By 1911, she had become a shut-in, her physical and mental health continually worsening. A few days after her father’s death, her remaining family members had her committed at the Ville-Evrard mental asylum. She was later transferred to Montdevergues asylum in 1914—due to the outbreak of WWI—and remained there the rest of her life. "I live in a world that is so curious, so strange," Claudel wrote in a letter to a friend in 1935. "Of the dream which was my life, this is the nightmare." She died eight years later, on October 19, 1943, in Montdevergues, France. After Claudel’s lonely death, her body was buried in an unmarked communal grave on the asylum grounds.


While Claudel may have died in obscurity, history has remembered her art, influence, and contribution to the 20th century. Before his own death in 1914, Rodin approved plans to add a Camille Claudel room to his museum. These plans were completed in 1952 when Claudel’s brother, Paul, donated several of his sister’s works to the Musée Rodin. “Furthermore, Claudel finally received the distinction and recognition for her own artistic merit that she so desired and deserved during her lifetime when the Musée Camille Claudel was opened in 2017. The museum is made up in part of the artist’s childhood home and features around 40 of her surviving works. Thanks to this, her incredible talent and contributions to modern sculpture are now being recognized and celebrated in a way that they never could have been during her lifetime.”


Claudel ‘embraced the past with a blind devotion’ and in so doing was unable to use her ‘intellect to make rational choices’ and watched her dream turn into a nightmare. She was a slave to her past, to her relationship with Rodin as a teacher, and to him as a lover. Claudel lost her freedom and when she tried to break free from the bondage to Rodin paid a heavy price of which she was unable to recover. In one respect you can easily use Claudel as an example of a pioneering woman who navigated the chaos of 19th century chauvinistic attitudes towards women sculptors.


Afterall there is a museum named after her today; clearly, she achieved a high degree of success. But life is complicated and professional success is merely one part of a person’s life. Claudel asked Rodin to do for her and in the end was unable to figure out a way forward when she tried to become completely independent.


In this cautionary tale it would be easy to place all of the blame on Rodin. He should have been more compassionate, supportive, and kind towards Claudel as she sought her independence. But to focus on Rodin’s role and place blame squarely on him would miss the point of today’s reflection as Goodkind stated “If you want to be a slave in life, then continue going around asking others to do for you. They will oblige, but you will find the price is your choices, your freedom, your life itself.”
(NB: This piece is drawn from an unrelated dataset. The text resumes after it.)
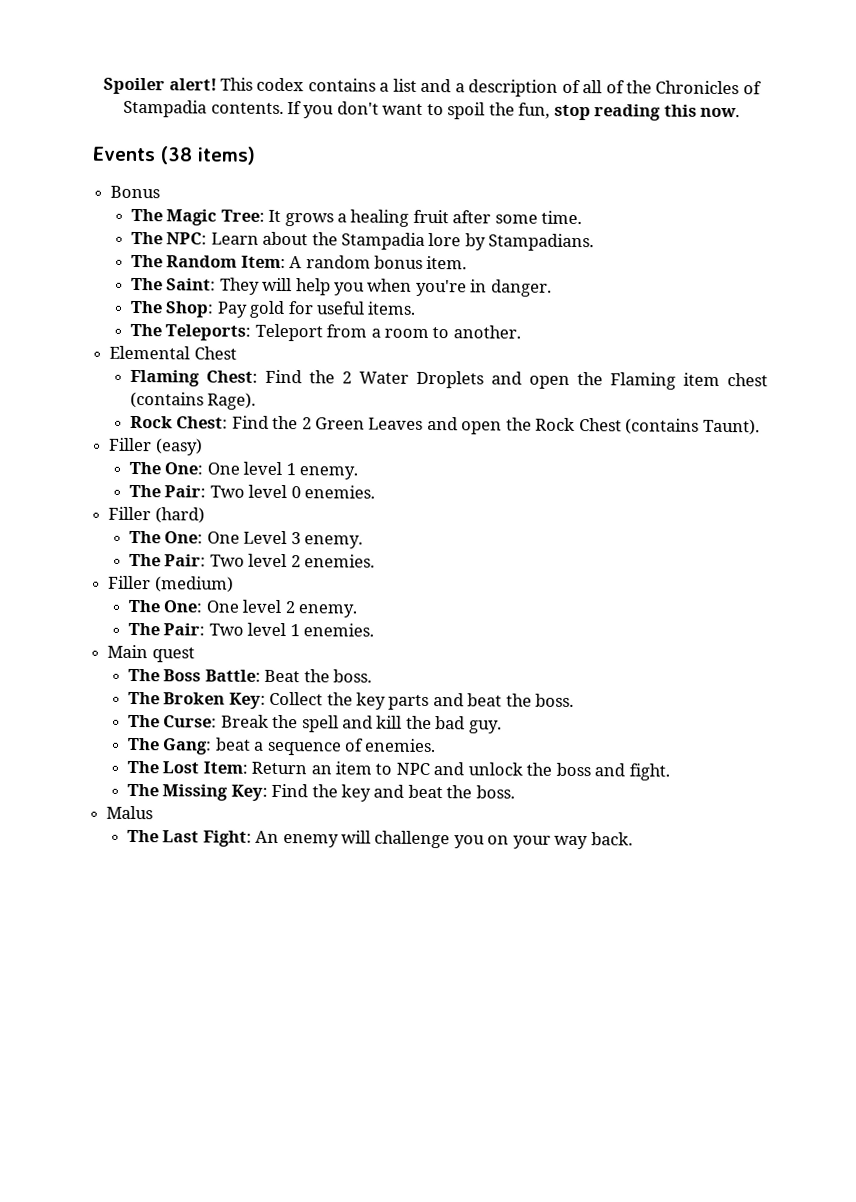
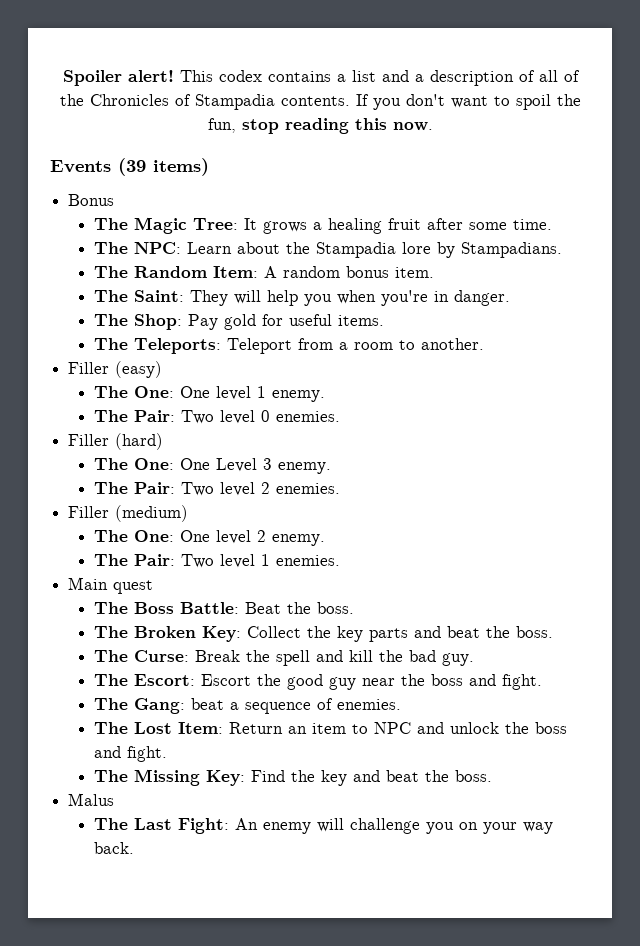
[160,146,193,165] (38 -> [118,158,146,176] (39
[109,345,237,360] [129,369,768,390] [129,391,257,410] [129,415,760,436] // Elemental Chest // Flaming Chest: Find the 2 Water Droplets and open the Flaming item chest (contains Rage). // Rock Chest: Find the 2 Green Leaves and open the Rock Chest (contains Taunt). -> (484, 344) none
(502, 727) none -> [93,674,542,690] // The Escort: Escort the good guy near the boss and fight.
As other Navigate the Chaos posts discuss, you can blame others but ultimately you only have yourself to blame. Navigating the chaos and leveraging your mind, body, and spirit means that you do indeed ask for help. If that help grows into a co-dependency however, where you can’t breathe without the other person, then you need to rethink your ability to navigate the chaos using such a strategy.

  • How often do you have others do for you?

  • Why do you think you rely on others so much?

  • If you have, what has such a relationship done for your independence, ability to think for yourself, and your ability to move forward on your own?

  • What are you doing to help yourself see just how much you are relying on others?

  • Have you been in anyone’s shadow because you asked them to do for you?

  • Has anyone been in your shadow because they asked you to do for them?